• **The exercise**
Return every line of the rows below verbatim, without omitting or altering anything.

[Begin Records to process]

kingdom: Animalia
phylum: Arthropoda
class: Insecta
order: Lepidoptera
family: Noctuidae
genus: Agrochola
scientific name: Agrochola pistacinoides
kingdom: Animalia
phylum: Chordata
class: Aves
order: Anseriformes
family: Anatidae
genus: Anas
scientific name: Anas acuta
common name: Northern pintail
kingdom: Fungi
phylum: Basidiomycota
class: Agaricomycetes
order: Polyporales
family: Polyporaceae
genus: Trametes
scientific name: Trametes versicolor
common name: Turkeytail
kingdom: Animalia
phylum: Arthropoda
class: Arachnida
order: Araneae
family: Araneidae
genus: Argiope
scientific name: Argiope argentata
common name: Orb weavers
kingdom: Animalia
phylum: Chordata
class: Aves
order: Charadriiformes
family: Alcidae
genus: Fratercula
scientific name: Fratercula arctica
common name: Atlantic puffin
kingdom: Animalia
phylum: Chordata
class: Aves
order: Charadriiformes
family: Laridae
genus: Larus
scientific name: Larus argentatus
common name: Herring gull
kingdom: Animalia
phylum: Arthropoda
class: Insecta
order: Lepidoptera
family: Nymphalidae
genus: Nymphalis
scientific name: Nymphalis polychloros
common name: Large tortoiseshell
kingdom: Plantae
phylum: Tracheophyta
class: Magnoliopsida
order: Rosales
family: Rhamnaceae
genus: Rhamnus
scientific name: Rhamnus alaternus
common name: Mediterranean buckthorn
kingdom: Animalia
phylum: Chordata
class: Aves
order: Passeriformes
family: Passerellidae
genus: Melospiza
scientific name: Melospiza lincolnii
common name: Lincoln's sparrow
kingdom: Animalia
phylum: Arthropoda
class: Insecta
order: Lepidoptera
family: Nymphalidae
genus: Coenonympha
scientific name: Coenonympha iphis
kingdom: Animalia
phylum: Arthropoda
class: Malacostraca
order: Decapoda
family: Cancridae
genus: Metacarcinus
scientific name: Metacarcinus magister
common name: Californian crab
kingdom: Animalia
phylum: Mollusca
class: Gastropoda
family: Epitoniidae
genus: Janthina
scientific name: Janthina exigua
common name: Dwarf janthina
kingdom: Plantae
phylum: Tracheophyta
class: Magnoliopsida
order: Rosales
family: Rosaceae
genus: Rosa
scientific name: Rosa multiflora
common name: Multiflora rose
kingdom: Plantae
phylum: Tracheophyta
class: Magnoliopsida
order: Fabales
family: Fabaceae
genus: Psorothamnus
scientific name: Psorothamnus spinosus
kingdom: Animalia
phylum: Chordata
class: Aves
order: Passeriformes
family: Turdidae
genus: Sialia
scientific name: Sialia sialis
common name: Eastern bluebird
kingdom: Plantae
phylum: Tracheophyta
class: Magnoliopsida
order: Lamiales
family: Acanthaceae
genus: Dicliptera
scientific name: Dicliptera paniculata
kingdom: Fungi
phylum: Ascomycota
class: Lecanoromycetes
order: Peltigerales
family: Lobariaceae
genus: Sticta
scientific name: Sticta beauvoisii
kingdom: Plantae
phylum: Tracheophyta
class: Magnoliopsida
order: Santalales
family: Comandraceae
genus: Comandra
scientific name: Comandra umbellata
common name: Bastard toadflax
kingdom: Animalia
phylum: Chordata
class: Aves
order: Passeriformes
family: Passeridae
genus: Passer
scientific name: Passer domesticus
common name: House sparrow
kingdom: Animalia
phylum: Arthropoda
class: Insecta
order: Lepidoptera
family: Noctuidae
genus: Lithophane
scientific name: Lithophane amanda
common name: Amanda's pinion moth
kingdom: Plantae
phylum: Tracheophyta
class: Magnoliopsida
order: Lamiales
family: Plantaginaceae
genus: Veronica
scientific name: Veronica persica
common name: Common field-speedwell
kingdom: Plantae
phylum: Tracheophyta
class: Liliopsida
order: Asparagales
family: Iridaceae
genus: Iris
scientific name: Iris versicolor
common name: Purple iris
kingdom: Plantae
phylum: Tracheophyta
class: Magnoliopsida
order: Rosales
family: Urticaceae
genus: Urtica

[End Records to process]

• **Answer to the task**
kingdom: Animalia
phylum: Arthropoda
class: Insecta
order: Lepidoptera
family: Noctuidae
genus: Agrochola
scientific name: Agrochola pistacinoides
kingdom: Animalia
phylum: Chordata
class: Aves
order: Anseriformes
family: Anatidae
genus: Anas
scientific name: Anas acuta
common name: Northern pintail
kingdom: Fungi
phylum: Basidiomycota
class: Agaricomycetes
order: Polyporales
family: Polyporaceae
genus: Trametes
scientific name: Trametes versicolor
common name: Turkeytail
kingdom: Animalia
phylum: Arthropoda
class: Arachnida
order: Araneae
family: Araneidae
genus: Argiope
scientific name: Argiope argentata
common name: Orb weavers
kingdom: Animalia
phylum: Chordata
class: Aves
order: Charadriiformes
family: Alcidae
genus: Fratercula
scientific name: Fratercula arctica
common name: Atlantic puffin
kingdom: Animalia
phylum: Chordata
class: Aves
order: Charadriiformes
family: Laridae
genus: Larus
scientific name: Larus argentatus
common name: Herring gull
kingdom: Animalia
phylum: Arthropoda
class: Insecta
order: Lepidoptera
family: Nymphalidae
genus: Nymphalis
scientific name: Nymphalis polychloros
common name: Large tortoiseshell
kingdom: Plantae
phylum: Tracheophyta
class: Magnoliopsida
order: Rosales
family: Rhamnaceae
genus: Rhamnus
scientific name: Rhamnus alaternus
common name: Mediterranean buckthorn
kingdom: Animalia
phylum: Chordata
class: Aves
order: Passeriformes
family: Passerellidae
genus: Melospiza
scientific name: Melospiza lincolnii
common name: Lincoln's sparrow
kingdom: Animalia
phylum: Arthropoda
class: Insecta
order: Lepidoptera
family: Nymphalidae
genus: Coenonympha
scientific name: Coenonympha iphis
kingdom: Animalia
phylum: Arthropoda
class: Malacostraca
order: Decapoda
family: Cancridae
genus: Metacarcinus
scientific name: Metacarcinus magister
common name: Californian crab
kingdom: Animalia
phylum: Mollusca
class: Gastropoda
family: Epitoniidae
genus: Janthina
scientific name: Janthina exigua
common name: Dwarf janthina
kingdom: Plantae
phylum: Tracheophyta
class: Magnoliopsida
order: Rosales
family: Rosaceae
genus: Rosa
scientific name: Rosa multiflora
common name: Multiflora rose
kingdom: Plantae
phylum: Tracheophyta
class: Magnoliopsida
order: Fabales
family: Fabaceae
genus: Psorothamnus
scientific name: Psorothamnus spinosus
kingdom: Animalia
phylum: Chordata
class: Aves
order: Passeriformes
family: Turdidae
genus: Sialia
scientific name: Sialia sialis
common name: Eastern bluebird
kingdom: Plantae
phylum: Tracheophyta
class: Magnoliopsida
order: Lamiales
family: Acanthaceae
genus: Dicliptera
scientific name: Dicliptera paniculata
kingdom: Fungi
phylum: Ascomycota
class: Lecanoromycetes
order: Peltigerales
family: Lobariaceae
genus: Sticta
scientific name: Sticta beauvoisii
kingdom: Plantae
phylum: Tracheophyta
class: Magnoliopsida
order: Santalales
family: Comandraceae
genus: Comandra
scientific name: Comandra umbellata
common name: Bastard toadflax
kingdom: Animalia
phylum: Chordata
class: Aves
order: Passeriformes
family: Passeridae
genus: Passer
scientific name: Passer domesticus
common name: House sparrow
kingdom: Animalia
phylum: Arthropoda
class: Insecta
order: Lepidoptera
family: Noctuidae
genus: Lithophane
scientific name: Lithophane amanda
common name: Amanda's pinion moth
kingdom: Plantae
phylum: Tracheophyta
class: Magnoliopsida
order: Lamiales
family: Plantaginaceae
genus: Veronica
scientific name: Veronica persica
common name: Common field-speedwell
kingdom: Plantae
phylum: Tracheophyta
class: Liliopsida
order: Asparagales
family: Iridaceae
genus: Iris
scientific name: Iris versicolor
common name: Purple iris
kingdom: Plantae
phylum: Tracheophyta
class: Magnoliopsida
order: Rosales
family: Urticaceae
genus: Urtica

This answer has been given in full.